─── Texto

O governo das desigualdades de que nos fala
Maurizio Lazzarato é aquele que visa instalar, a graus diversos, “a
insegurança, a instabilidade, a incerteza, a precaridade económica e
existencial” na vida de todos e de cada um, exercendo-se a toda a extensão do
dia e de um pólo ao outro do continuum
social. E se o seu “fundamento afectivo” é o medo (ou a insegurança), o único
objectivo de todos os seus recorrentes projectos de reforma e “refundação
social” é, em última análise, generalizar a forma económica do mercado – o
princípio da concorrência, da competição – a toda a extensão do corpo social, e
mesmo a tudo o que não passa habitualmente (ou não é sancionado) por trocas monetárias. A
desigualdade, aqui, é o pressuposto (ou o “suposto”) que as políticas e
tecnologias neoliberais têm sistematicamente de criar, gerar e produzir para que um governo neoliberal do social
possa funcionar: um governo que tem como vocação gerir as desigualdades e nunca, em caso algum, eliminá-las.
Mas, porque o neoliberalismo não intervém
exclusivamente (nem maioritariamente) no plano dos direitos e das normas, mas
sobretudo (e cada vez mais) por aquilo a que Deleuze e Guattari chamaram uma
“micropolítica da insegurança”, é que não bastará – segundo Lazzarato –
combater o actual governo das desigualdades no plano dos direitos sociais
(“adquiridos”, ou por re/conquistar), tornando-se urgente articular, em vez de
opor, “crítica social” e “crítica artista”. Esta – simplificação sociológica
para um conjunto de reivindicações, comportamentos e práticas em que em causa
estaria uma reinvenção da vida que colocaria em xeque a própria organização do
existente, a começar pela centralidade do trabalho na existência de cada qual –
tem o condão de obrigar a tomar em consideração o desejo e a imaginação como
forças transformadoras, não deixando que o que existe (ou a sua reforma) molde
os contornos ao possível. Prefigura também uma série de problemas com que a
salvaguarda dos direitos dos trabalhadores se haveria de confrontar, como o
alargamento da noção de trabalho (com o trabalho imaterial, juntamente com o
trabalho doméstico, ou o trabalho afectivo, a entrarem na equação); a diminuição de postos de trabalho fabris
(causada pela automação); o alargamento da noção de “trabalhador” (com a entrada das mulheres no
mercado de trabalho e, mais recentemente, a deslocalização agressiva da
produção e do próprio trabalho migrante em grande escala); e, no campo
cultural, a própria redefinição do que pode ser considerado arte e cultura e
quem são os seus agentes, artistas e demais trabalhadores culturais.

──────
─── Excertos de linhas

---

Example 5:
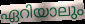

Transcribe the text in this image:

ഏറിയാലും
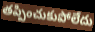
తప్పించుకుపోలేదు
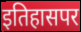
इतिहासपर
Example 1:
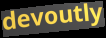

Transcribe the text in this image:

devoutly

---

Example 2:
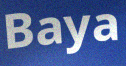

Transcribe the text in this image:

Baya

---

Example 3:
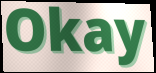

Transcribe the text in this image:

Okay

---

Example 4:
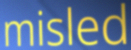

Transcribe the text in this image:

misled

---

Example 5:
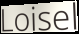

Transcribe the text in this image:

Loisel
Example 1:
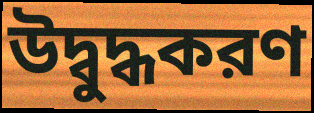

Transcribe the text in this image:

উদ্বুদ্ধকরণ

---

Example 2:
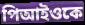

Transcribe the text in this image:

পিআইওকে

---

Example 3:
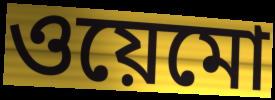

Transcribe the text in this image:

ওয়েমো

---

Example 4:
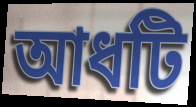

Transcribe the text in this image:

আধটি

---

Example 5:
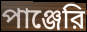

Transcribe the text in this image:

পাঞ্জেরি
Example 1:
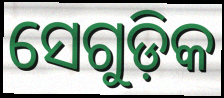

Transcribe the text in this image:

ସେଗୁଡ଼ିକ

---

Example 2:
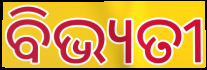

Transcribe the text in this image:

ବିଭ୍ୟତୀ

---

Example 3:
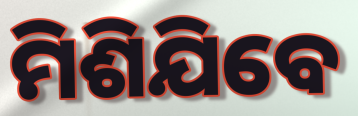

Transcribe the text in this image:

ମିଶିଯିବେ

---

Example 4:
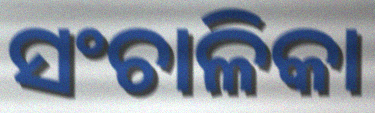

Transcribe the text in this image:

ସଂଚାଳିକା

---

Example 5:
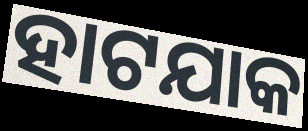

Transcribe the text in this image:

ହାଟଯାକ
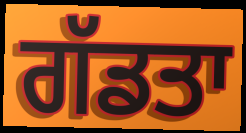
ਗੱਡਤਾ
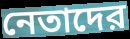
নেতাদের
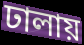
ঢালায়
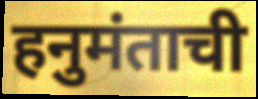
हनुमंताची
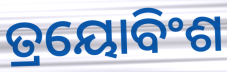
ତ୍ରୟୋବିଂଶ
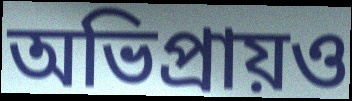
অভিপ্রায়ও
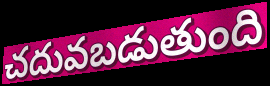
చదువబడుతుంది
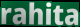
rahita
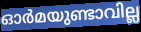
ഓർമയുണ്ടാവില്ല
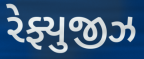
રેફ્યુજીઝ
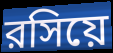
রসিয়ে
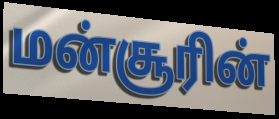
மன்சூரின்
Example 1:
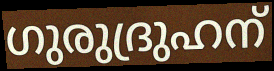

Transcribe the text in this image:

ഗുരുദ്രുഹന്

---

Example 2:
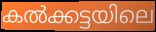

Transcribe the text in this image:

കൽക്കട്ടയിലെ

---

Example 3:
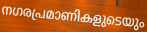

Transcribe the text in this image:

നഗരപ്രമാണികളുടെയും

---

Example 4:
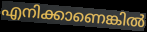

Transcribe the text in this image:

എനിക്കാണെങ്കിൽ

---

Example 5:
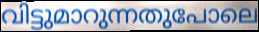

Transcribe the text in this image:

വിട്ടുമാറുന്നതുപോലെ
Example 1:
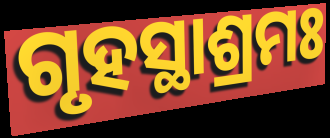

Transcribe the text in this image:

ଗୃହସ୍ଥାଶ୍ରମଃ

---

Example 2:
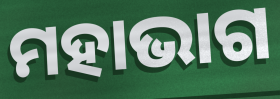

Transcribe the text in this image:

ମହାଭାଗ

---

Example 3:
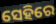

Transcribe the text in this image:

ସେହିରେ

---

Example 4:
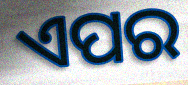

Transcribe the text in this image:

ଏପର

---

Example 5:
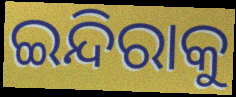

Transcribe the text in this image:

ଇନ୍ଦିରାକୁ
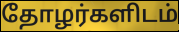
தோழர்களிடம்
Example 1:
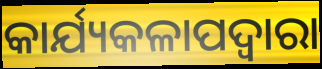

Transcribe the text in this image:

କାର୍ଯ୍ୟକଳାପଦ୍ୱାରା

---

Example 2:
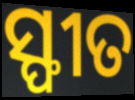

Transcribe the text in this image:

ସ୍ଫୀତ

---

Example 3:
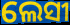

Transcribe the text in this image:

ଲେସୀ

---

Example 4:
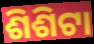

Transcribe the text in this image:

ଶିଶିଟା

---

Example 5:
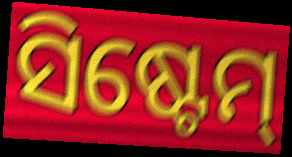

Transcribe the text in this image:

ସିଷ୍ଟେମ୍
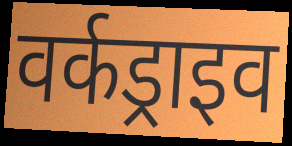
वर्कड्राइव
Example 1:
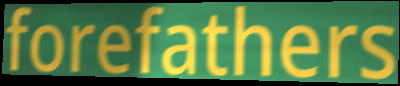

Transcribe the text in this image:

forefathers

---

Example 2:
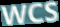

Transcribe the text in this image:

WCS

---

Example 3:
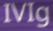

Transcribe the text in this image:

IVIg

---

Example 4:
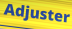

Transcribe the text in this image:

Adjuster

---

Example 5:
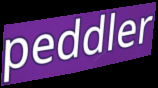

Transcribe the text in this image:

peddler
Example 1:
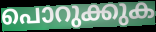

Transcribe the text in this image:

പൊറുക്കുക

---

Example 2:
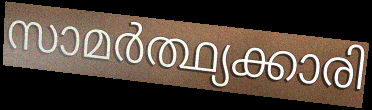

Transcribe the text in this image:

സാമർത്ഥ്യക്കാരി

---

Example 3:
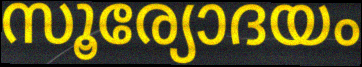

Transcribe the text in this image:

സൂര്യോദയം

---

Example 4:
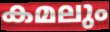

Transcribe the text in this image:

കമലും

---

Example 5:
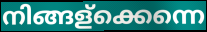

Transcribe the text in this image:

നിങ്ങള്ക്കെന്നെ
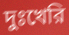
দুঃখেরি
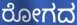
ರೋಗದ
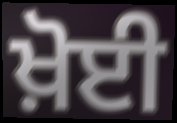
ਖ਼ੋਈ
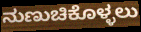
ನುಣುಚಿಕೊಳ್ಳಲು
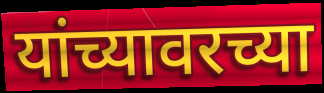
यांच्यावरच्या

──────

* [Objetivos]
#1 Segundo o texto sobre o governo das desigualdades, qual é o "fundamento afectivo" desse governo?
#2 Retoma o texto sobre o governo das desigualdades a partir da última frase apresentada e dá-lhe continuação.
As linhas constituem material à parte, independente do texto.

* [Respostas por ordem]
#1 O medo (ou a insegurança).

#2
Passaram, entretanto, dez anos desde que
este livro foi traduzido e finalmente agora alguns passos serão dados no
sentido da criação de um regime de intermitência em Portugal. Este agora não é
fortuito, antes corresponde – como dá conta em detalhe Amarílis Felizes, que,
como dirigente da Plateia, integra o grupo de trabalho para a criação deste
estatuto – à maior crise sanitária e económica de que há memória recente,
causada pela paralisação de uma série de actividades devido ao coronavírus.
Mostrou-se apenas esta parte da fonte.